* EXERCISE DETAILS
Since only the written part is wanted, repeat the records exactly and omit the pictures.
= = = = =
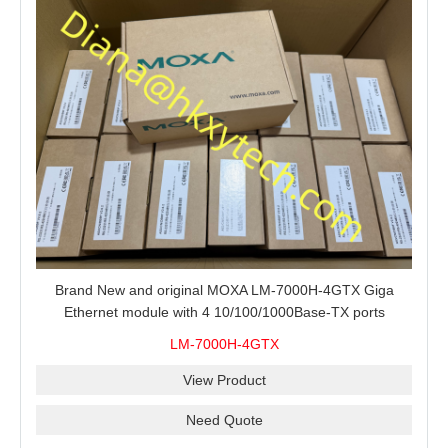
Brand New and original MOXA LM-7000H-4GTX Giga
Ethernet module with 4 10/100/1000Base-TX ports
LM-7000H-4GTX
View Product
Need Quote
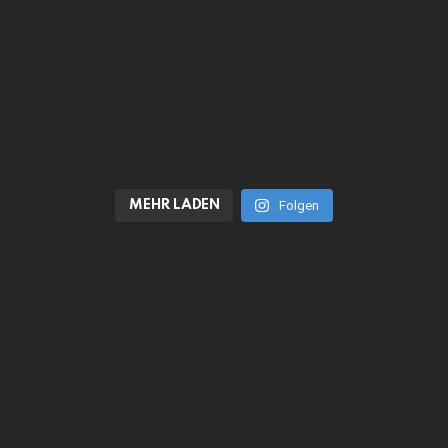
MEHR LADEN
Folgen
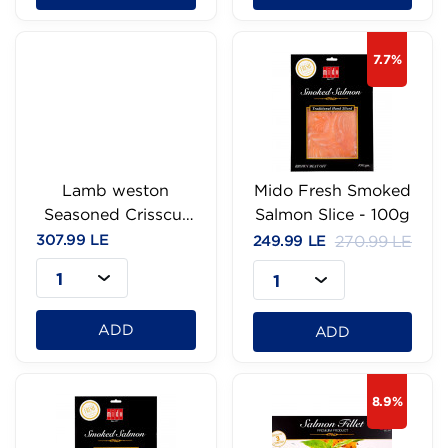
7.7%
Lamb weston
Mido Fresh Smoked
Seasoned Crisscut
Salmon Slice - 100g
fries-750g
307.99 LE
249.99 LE
270.99 LE
1
1
ADD
ADD
8.9%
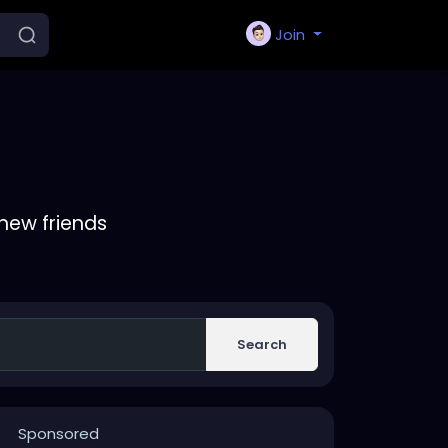
Join
new friends
Search
Sponsored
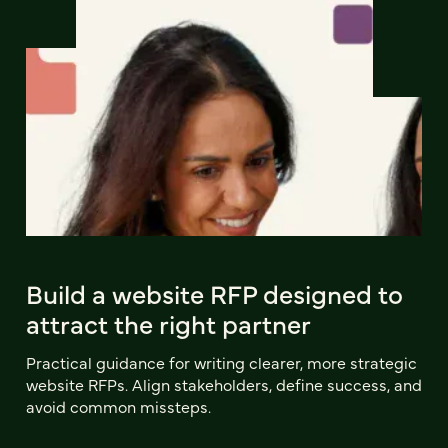
Build a website RFP designed to
attract the right partner
Practical guidance for writing clearer, more strategic
website RFPs. Align stakeholders, define success, and
avoid common missteps.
= = = = =
* REPLY TO THE TASK
Brand New and original MOXA LM-7000H-4GTX Giga
Ethernet module with 4 10/100/1000Base-TX ports
LM-7000H-4GTX
View Product
Need Quote
MEHR LADEN
Folgen
7.7%
Lamb weston
Mido Fresh Smoked
Seasoned Crisscut
Salmon Slice - 100g
fries-750g
307.99 LE
249.99 LE
270.99 LE
1
1
ADD
ADD
8.9%
Join
new friends
Search
Sponsored
Build a website RFP designed to
attract the right partner
Practical guidance for writing clearer, more strategic
website RFPs. Align stakeholders, define success, and
avoid common missteps.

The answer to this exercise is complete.